Moments of truth: designing for real-life patient experiences
POSTED : November 3, 2016
BY : Guy Bourgault

Imagine rushing to the hospital with a life-threatening emergency and not being able to find the information you need to get there. Imagine having your child’s life hang in the balance as you pinch and zoom around your phone, because the hospital’s website is not mobile-friendly and doesn’t have directions to their emergency room. That’s exactly the types of patient experiences that Eric Meyer describes in Design for Real Life.

“I couldn’t find anything explaining what to do in an emergency,” Eric writes. “I kept looking for a box or banner or something that would tell me what to do, where to go, who to ask once we got there. I never found it because, as I discovered later, there was no such resource. There was no page to help. Our literal life-or-death situation was completely ignored.”

This is just the sort of “stress case” that Design for Real Life co-author Sara Wachter-Boettcher talked about in her Delight 2016 keynote presentation. And it’s far too common. Our Hospital Digital Experience Index (HDX) research, which assessed the websites of 15 top-ranked hospitals, found that even the best sometimes fall short when it comes to helping patients find the locations and services they need in an emergency.

As Sara and Eric write in their book, “If someone comes to a site or app in a moment of crisis, we bet they have a genuine need to be there—and that is the exact moment we don’t want to let them down.”

Sara offered a compelling argument for a more holistic, considerate and inclusive approach to experience design. Her approach rests on a belief that experience design cannot exist in a vacuum—that, in fact, users bring with them into any digital experience or interaction a hugely significant real-life context.

That got us thinking about some of the challenges we’ve faced when researching and designing patient experiences in healthcare. Should there be a different process for designing for environments such as healthcare, where real-life context must be taken into consideration?
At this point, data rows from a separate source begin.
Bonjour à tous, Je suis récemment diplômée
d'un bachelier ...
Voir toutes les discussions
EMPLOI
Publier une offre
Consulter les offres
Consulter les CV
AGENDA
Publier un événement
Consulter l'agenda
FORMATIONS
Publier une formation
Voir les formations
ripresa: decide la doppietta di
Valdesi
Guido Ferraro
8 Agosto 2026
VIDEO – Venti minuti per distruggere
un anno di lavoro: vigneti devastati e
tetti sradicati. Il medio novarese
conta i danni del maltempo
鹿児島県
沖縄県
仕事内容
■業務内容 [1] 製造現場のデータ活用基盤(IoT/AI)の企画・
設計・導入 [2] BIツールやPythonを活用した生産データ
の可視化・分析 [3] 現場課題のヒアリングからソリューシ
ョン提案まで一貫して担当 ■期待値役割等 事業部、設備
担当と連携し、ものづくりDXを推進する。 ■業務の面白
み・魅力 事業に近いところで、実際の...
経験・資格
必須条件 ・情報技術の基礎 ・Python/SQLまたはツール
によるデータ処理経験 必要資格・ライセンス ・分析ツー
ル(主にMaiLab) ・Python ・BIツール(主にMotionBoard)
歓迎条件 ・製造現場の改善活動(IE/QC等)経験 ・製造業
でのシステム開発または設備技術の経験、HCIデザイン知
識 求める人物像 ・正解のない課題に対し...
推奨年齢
A healthy concern for patient experiences

We encountered this very challenge on a recent project for a leading regional academic and research hospital. Having grown and evolved considerably over the years, the institution had outgrown its original location and expanded into a new site nearby. The expansion provided room for future growth, which they desperately needed. But it made life even harder for patients who needed to get to and from one appointment or campus to another.

As questions and rescheduling requests began to roll in, they reached out to us to help design a navigation system that would give patients a better means of finding their way.
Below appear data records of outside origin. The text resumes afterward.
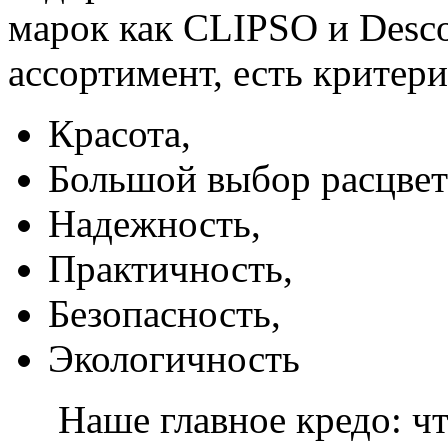
марок как CLIPSO и Desco
ассортимент, есть критер
Красота,
Большой выбор расцвет
Надежность,
Практичность,
Безопасность,
Экологичность
Наше главное кредо: чт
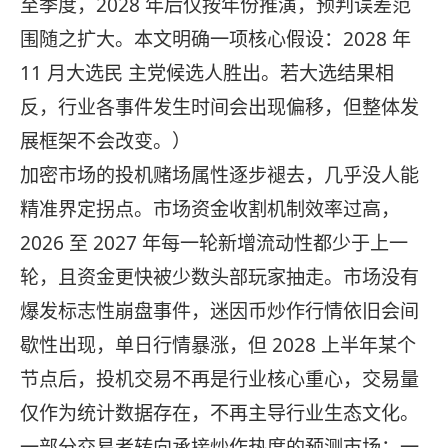
至季度，2028 年后仅按年份推演，预判误差范
围随之扩大。本文明确一项核心假设：2028 年
11 月大选民 主党候选人胜出。若大选结果相
反，行业各事件发生时间会出现偏移，但整体发
展框架不会改变。）
加密市场的投机赌场属性逐步褪去，几乎没人能
精准界定拐点。市场资金收割机制效率过高，
2026 至 2027 年每一轮新增流动性都少于上一
轮，且资金更快被少数头部玩家抽走。市场没有
爆发标志性崩盘事件，迷因币炒作行情依旧会间
歇性出现，单日行情暴涨，但 2028 上半年某个
节点后，投机交易不再是行业核心重心，交易量
仅作为统计数据存在，不再主导行业生态文化。
一部分交易者转向承接炒作热度的预测市场；一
Getting to the heart of real-life patient experiences

Our approach was grounded in primary ethnographic research, where we observed patients in their own environment and interviewed them about their experiences:

  • We met people in their homes and rode along with them as they drove to the hospital, found parking, and walked to their appointments.
  • We audited all of the institution’s sources and systems (digital or physical) that provided data related to locations, directions or navigation.
  • We considered all the channels through which patients might encounter navigation assistance if our concept was implemented.
  • Finally, we envisioned a robust, holistic wayfinding experience that would meet patients’ needs, achieve the client’s objectives, and be sustainable and scalable into the future.

Testing assumptions with real patients

Building on our ethnographic research, we designed for the various modes of interaction and inquiry that we had observed, allowing a variety of ways to interact with the physical environment. But as Sara’s talk at Delight points out, experience design shouldn’t stop there. Healthcare leaders and designers need to also consider the real-life context of a broader range of patients—including stress cases. To do this, Sara highlights a few key steps to take early in the design process:

  • Challenge your vision and make space for real people. This is about identifying the underlying assumptions in your vision (everyone is able to hold a smartphone in their hand) and the biases (English language preference, unimpaired vision) that can make your design inaccessible to large populations of users. In the examples above, we could have explored how someone would use a voice-activation interface rather than a touch interface to find their way.
  • Incorporate stress cases. Stress cases are worst-case, real-life scenarios that expose how aspects of your design and content can have unintended consequences. Using the examples from our work described here, would a parent or family member responding to an emergency stop at an interactive kiosk—a machine—to get directions? Would that just make the situation worse?

Designing for healthcare is unique in the closeness, emotion, and relevance of users’ real-life context. This puts us in a position to understand users’ context better than in other industries, where exposure to real-life context can be less immediate.

In looking to influence design or change within healthcare, designers should test their assumptions with real patients and ground their baseline understanding with the entire spectrum of experiences they may have. This not only brings a deeper level of compassion and humanity to our work but also carries far-reaching consequences for the organizations that rely on our work.